**PROBLEM:** All of the lines below should be printed again exactly as they are.

Source records
==========

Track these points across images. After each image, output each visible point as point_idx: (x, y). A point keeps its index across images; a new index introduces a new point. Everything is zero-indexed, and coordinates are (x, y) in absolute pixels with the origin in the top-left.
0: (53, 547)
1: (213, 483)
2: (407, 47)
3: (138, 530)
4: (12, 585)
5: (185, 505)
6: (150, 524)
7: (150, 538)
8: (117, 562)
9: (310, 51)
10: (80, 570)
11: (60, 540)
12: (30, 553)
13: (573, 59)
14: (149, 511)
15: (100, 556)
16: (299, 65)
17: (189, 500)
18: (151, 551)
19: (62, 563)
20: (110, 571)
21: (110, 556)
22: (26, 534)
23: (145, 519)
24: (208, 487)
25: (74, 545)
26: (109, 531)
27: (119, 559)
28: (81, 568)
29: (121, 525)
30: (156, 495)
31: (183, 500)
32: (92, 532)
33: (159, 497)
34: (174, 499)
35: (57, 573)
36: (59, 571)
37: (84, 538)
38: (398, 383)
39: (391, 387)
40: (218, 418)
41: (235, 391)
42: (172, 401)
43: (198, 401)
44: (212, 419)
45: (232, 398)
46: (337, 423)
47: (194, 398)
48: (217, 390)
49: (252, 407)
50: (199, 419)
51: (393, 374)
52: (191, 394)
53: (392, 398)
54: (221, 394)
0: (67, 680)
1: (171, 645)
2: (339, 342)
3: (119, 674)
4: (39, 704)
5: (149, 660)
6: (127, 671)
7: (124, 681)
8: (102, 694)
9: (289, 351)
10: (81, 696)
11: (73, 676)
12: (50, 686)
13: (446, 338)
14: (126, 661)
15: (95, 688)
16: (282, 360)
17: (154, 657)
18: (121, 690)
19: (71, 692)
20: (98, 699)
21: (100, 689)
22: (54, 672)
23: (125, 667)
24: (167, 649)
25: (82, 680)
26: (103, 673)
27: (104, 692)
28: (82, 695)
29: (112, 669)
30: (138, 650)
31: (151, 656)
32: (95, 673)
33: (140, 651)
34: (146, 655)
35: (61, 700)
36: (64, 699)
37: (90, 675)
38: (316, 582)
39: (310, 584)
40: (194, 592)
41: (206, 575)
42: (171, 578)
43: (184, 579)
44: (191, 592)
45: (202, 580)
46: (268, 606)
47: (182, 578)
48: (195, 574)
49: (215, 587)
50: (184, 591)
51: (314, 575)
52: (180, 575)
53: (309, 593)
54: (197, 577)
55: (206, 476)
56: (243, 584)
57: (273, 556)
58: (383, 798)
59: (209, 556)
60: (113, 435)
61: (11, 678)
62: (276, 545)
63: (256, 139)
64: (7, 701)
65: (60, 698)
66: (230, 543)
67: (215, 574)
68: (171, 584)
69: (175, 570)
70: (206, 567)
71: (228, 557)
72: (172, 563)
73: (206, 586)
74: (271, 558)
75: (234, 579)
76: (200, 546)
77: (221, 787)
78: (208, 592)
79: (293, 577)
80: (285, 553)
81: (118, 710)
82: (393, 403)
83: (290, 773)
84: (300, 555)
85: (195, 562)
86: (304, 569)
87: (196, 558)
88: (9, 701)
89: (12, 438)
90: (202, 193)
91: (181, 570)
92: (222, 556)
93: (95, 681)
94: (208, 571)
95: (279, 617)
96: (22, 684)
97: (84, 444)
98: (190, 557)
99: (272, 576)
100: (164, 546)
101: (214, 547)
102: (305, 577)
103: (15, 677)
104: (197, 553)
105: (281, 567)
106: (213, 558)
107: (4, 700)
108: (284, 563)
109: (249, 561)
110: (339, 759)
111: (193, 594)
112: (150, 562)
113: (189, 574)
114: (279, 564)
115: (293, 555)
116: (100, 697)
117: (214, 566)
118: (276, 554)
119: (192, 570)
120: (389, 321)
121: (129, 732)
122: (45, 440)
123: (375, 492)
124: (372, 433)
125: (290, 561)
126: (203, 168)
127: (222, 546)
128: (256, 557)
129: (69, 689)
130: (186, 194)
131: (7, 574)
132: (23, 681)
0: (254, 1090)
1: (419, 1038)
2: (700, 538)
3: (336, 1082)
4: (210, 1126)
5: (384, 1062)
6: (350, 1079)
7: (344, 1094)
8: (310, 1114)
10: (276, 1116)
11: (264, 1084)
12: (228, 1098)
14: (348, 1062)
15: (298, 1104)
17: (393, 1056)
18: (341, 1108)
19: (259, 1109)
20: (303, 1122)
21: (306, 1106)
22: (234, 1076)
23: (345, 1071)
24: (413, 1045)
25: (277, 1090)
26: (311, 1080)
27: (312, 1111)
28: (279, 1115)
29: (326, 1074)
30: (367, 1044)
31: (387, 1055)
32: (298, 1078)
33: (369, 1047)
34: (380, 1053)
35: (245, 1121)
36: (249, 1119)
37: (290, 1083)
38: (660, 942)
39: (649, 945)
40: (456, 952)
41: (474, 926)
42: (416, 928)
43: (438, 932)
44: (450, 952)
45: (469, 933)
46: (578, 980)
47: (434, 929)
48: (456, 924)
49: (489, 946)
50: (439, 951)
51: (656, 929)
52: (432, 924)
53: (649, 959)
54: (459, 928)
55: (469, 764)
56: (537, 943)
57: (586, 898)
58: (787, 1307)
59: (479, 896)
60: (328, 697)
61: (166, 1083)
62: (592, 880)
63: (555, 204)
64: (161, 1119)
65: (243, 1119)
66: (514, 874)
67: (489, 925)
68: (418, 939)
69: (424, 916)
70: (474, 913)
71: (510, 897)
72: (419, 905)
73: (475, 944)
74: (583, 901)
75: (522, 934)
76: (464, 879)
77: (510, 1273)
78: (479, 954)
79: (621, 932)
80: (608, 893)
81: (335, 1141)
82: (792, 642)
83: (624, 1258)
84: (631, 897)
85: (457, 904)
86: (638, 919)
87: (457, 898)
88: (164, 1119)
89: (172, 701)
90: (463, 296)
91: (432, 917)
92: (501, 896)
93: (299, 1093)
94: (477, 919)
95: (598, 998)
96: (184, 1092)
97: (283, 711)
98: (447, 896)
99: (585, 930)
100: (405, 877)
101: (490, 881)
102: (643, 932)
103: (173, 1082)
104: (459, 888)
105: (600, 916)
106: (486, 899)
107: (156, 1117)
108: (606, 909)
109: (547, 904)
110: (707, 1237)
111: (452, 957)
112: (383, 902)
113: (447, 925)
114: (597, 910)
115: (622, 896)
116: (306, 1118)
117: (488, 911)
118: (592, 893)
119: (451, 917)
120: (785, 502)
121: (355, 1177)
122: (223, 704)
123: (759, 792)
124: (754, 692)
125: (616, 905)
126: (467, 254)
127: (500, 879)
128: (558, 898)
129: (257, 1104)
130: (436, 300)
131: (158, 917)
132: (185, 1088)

==========

**EXERCISE SOLUTION:**
Track these points across images. After each image, output each visible point as point_idx: (x, y). A point keeps its index across images; a new index introduces a new point. Everything is zero-indexed, and coordinates are (x, y) in absolute pixels with the origin in the top-left.
0: (53, 547)
1: (213, 483)
2: (407, 47)
3: (138, 530)
4: (12, 585)
5: (185, 505)
6: (150, 524)
7: (150, 538)
8: (117, 562)
9: (310, 51)
10: (80, 570)
11: (60, 540)
12: (30, 553)
13: (573, 59)
14: (149, 511)
15: (100, 556)
16: (299, 65)
17: (189, 500)
18: (151, 551)
19: (62, 563)
20: (110, 571)
21: (110, 556)
22: (26, 534)
23: (145, 519)
24: (208, 487)
25: (74, 545)
26: (109, 531)
27: (119, 559)
28: (81, 568)
29: (121, 525)
30: (156, 495)
31: (183, 500)
32: (92, 532)
33: (159, 497)
34: (174, 499)
35: (57, 573)
36: (59, 571)
37: (84, 538)
38: (398, 383)
39: (391, 387)
40: (218, 418)
41: (235, 391)
42: (172, 401)
43: (198, 401)
44: (212, 419)
45: (232, 398)
46: (337, 423)
47: (194, 398)
48: (217, 390)
49: (252, 407)
50: (199, 419)
51: (393, 374)
52: (191, 394)
53: (392, 398)
54: (221, 394)
0: (67, 680)
1: (171, 645)
2: (339, 342)
3: (119, 674)
4: (39, 704)
5: (149, 660)
6: (127, 671)
7: (124, 681)
8: (102, 694)
9: (289, 351)
10: (81, 696)
11: (73, 676)
12: (50, 686)
13: (446, 338)
14: (126, 661)
15: (95, 688)
16: (282, 360)
17: (154, 657)
18: (121, 690)
19: (71, 692)
20: (98, 699)
21: (100, 689)
22: (54, 672)
23: (125, 667)
24: (167, 649)
25: (82, 680)
26: (103, 673)
27: (104, 692)
28: (82, 695)
29: (112, 669)
30: (138, 650)
31: (151, 656)
32: (95, 673)
33: (140, 651)
34: (146, 655)
35: (61, 700)
36: (64, 699)
37: (90, 675)
38: (316, 582)
39: (310, 584)
40: (194, 592)
41: (206, 575)
42: (171, 578)
43: (184, 579)
44: (191, 592)
45: (202, 580)
46: (268, 606)
47: (182, 578)
48: (195, 574)
49: (215, 587)
50: (184, 591)
51: (314, 575)
52: (180, 575)
53: (309, 593)
54: (197, 577)
55: (206, 476)
56: (243, 584)
57: (273, 556)
58: (383, 798)
59: (209, 556)
60: (113, 435)
61: (11, 678)
62: (276, 545)
63: (256, 139)
64: (7, 701)
65: (60, 698)
66: (230, 543)
67: (215, 574)
68: (171, 584)
69: (175, 570)
70: (206, 567)
71: (228, 557)
72: (172, 563)
73: (206, 586)
74: (271, 558)
75: (234, 579)
76: (200, 546)
77: (221, 787)
78: (208, 592)
79: (293, 577)
80: (285, 553)
81: (118, 710)
82: (393, 403)
83: (290, 773)
84: (300, 555)
85: (195, 562)
86: (304, 569)
87: (196, 558)
88: (9, 701)
89: (12, 438)
90: (202, 193)
91: (181, 570)
92: (222, 556)
93: (95, 681)
94: (208, 571)
95: (279, 617)
96: (22, 684)
97: (84, 444)
98: (190, 557)
99: (272, 576)
100: (164, 546)
101: (214, 547)
102: (305, 577)
103: (15, 677)
104: (197, 553)
105: (281, 567)
106: (213, 558)
107: (4, 700)
108: (284, 563)
109: (249, 561)
110: (339, 759)
111: (193, 594)
112: (150, 562)
113: (189, 574)
114: (279, 564)
115: (293, 555)
116: (100, 697)
117: (214, 566)
118: (276, 554)
119: (192, 570)
120: (389, 321)
121: (129, 732)
122: (45, 440)
123: (375, 492)
124: (372, 433)
125: (290, 561)
126: (203, 168)
127: (222, 546)
128: (256, 557)
129: (69, 689)
130: (186, 194)
131: (7, 574)
132: (23, 681)
0: (254, 1090)
1: (419, 1038)
2: (700, 538)
3: (336, 1082)
4: (210, 1126)
5: (384, 1062)
6: (350, 1079)
7: (344, 1094)
8: (310, 1114)
10: (276, 1116)
11: (264, 1084)
12: (228, 1098)
14: (348, 1062)
15: (298, 1104)
17: (393, 1056)
18: (341, 1108)
19: (259, 1109)
20: (303, 1122)
21: (306, 1106)
22: (234, 1076)
23: (345, 1071)
24: (413, 1045)
25: (277, 1090)
26: (311, 1080)
27: (312, 1111)
28: (279, 1115)
29: (326, 1074)
30: (367, 1044)
31: (387, 1055)
32: (298, 1078)
33: (369, 1047)
34: (380, 1053)
35: (245, 1121)
36: (249, 1119)
37: (290, 1083)
38: (660, 942)
39: (649, 945)
40: (456, 952)
41: (474, 926)
42: (416, 928)
43: (438, 932)
44: (450, 952)
45: (469, 933)
46: (578, 980)
47: (434, 929)
48: (456, 924)
49: (489, 946)
50: (439, 951)
51: (656, 929)
52: (432, 924)
53: (649, 959)
54: (459, 928)
55: (469, 764)
56: (537, 943)
57: (586, 898)
58: (787, 1307)
59: (479, 896)
60: (328, 697)
61: (166, 1083)
62: (592, 880)
63: (555, 204)
64: (161, 1119)
65: (243, 1119)
66: (514, 874)
67: (489, 925)
68: (418, 939)
69: (424, 916)
70: (474, 913)
71: (510, 897)
72: (419, 905)
73: (475, 944)
74: (583, 901)
75: (522, 934)
76: (464, 879)
77: (510, 1273)
78: (479, 954)
79: (621, 932)
80: (608, 893)
81: (335, 1141)
82: (792, 642)
83: (624, 1258)
84: (631, 897)
85: (457, 904)
86: (638, 919)
87: (457, 898)
88: (164, 1119)
89: (172, 701)
90: (463, 296)
91: (432, 917)
92: (501, 896)
93: (299, 1093)
94: (477, 919)
95: (598, 998)
96: (184, 1092)
97: (283, 711)
98: (447, 896)
99: (585, 930)
100: (405, 877)
101: (490, 881)
102: (643, 932)
103: (173, 1082)
104: (459, 888)
105: (600, 916)
106: (486, 899)
107: (156, 1117)
108: (606, 909)
109: (547, 904)
110: (707, 1237)
111: (452, 957)
112: (383, 902)
113: (447, 925)
114: (597, 910)
115: (622, 896)
116: (306, 1118)
117: (488, 911)
118: (592, 893)
119: (451, 917)
120: (785, 502)
121: (355, 1177)
122: (223, 704)
123: (759, 792)
124: (754, 692)
125: (616, 905)
126: (467, 254)
127: (500, 879)
128: (558, 898)
129: (257, 1104)
130: (436, 300)
131: (158, 917)
132: (185, 1088)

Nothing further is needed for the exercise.